▶ _PROBLEM TO WORK ON_: Pick up the "What's new in 21.01" release notes right after their final sentence and keep writing them, leaving the lines that follow untouched.

▶ _DOCUMENT PASSAGE_:
○ ○ ○ ○ ○ ○ ○
What's new in 21.01
New features and enhancements
- The operation of the "type" parameter in the interface for armral_solve_* functions has changed. Instead of specifying the equalization type using a parameter, you must now specify the number of subcarriers per G matrix. To enable this, the "type" parameter in the interface for armral_solve_* functions has been replaced by "num_sc_per_g". You need to update your code so that you pass four or six to the armral_solve_* function, instead of passing one or two, respectively.
- armral_solve_* functions now support equalization with a single subcarrier per G matrix. To enable this equalization, pass one as the value to the "num_sc_per_g" parameter in the armral_solve_* functions. Note that this type of equalization is not type-1 equalization; type-1 equalization solves four subcarriers per G matrix.
- Benchmarking now prints all the performance data, in addition to the median value. Previously, only the median value was printed. You can use the additional data for performing further statistical analyses.
○ ○ ○ ○ ○ ○ ○
▶ _DATASET CONTENT_:
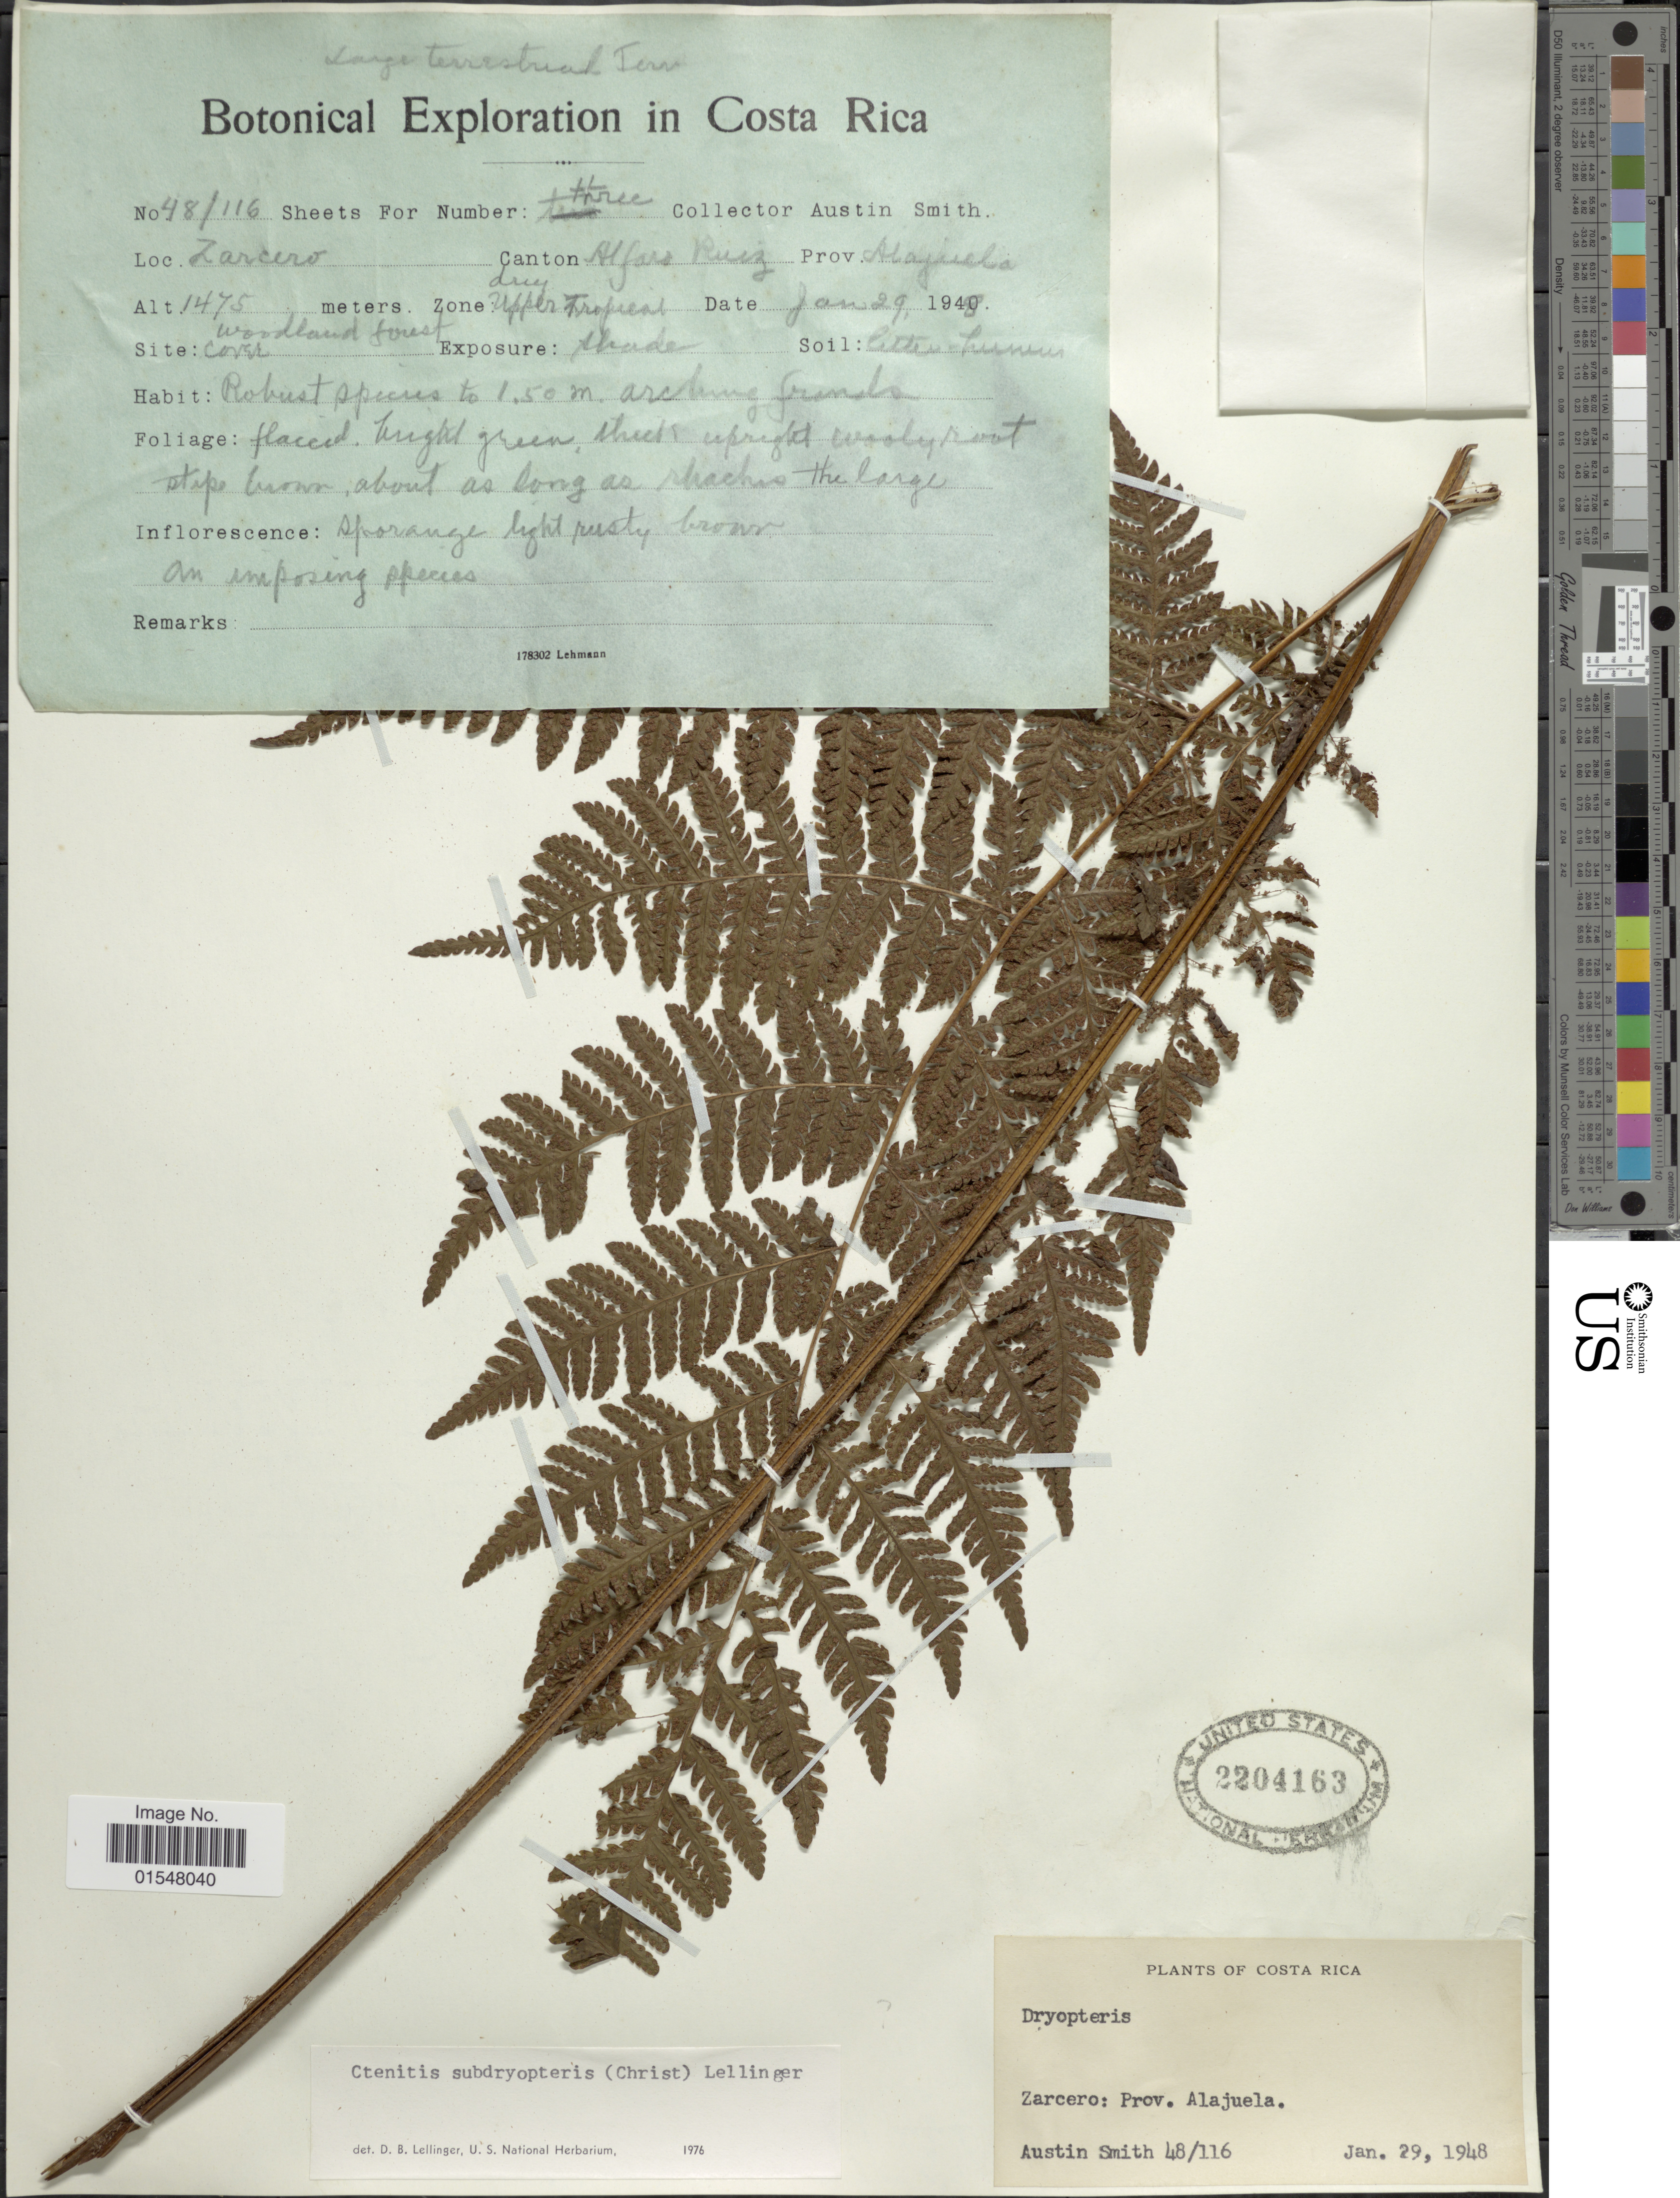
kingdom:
○ ○ ○ ○ ○ ○ ○
▶ _ANSWER_:
- Benchmarking now prints the MD5 checksum of the binary being benchmarked. The checksum can be useful for deciding if code changes are responsible for performance differences, or if the performance differences are due to noise in the benchmark itself.
- If you attempt to configure using an old version of the GCC or Clang compilers, CMake now emits a warning. The warning is not an error. You can build with unsupported compilers, but the warning indicates that the library might not compile successfully.
- Improved the CRC24 performance, both in big and little-endian modes.
- The armral_cmplx_vecmul_i16_2 function now saturates intermediate values to operate the same as the other vector multiply functions.
- Improved the performance of armral_cmplx_vecmul_i16_2.
- Added the 'ARMRAL_ENABLE_COVERAGE' option to CMake. For more information about the 'ARMRAL_ENABLE_COVERAGE' option, see the README.
- Added a new 'make uninstall' target. The new 'make uninstall' target simplifies the uninstall process; any empty directories that were previously created as part of uninstallation are now removed automatically.
- Improved the performance of 9-bit and 12-bit block-float compression.
- Improved the performance of 9-bit block-float decompression.
- Improved the performance of the Pearson correlation coefficient calculation.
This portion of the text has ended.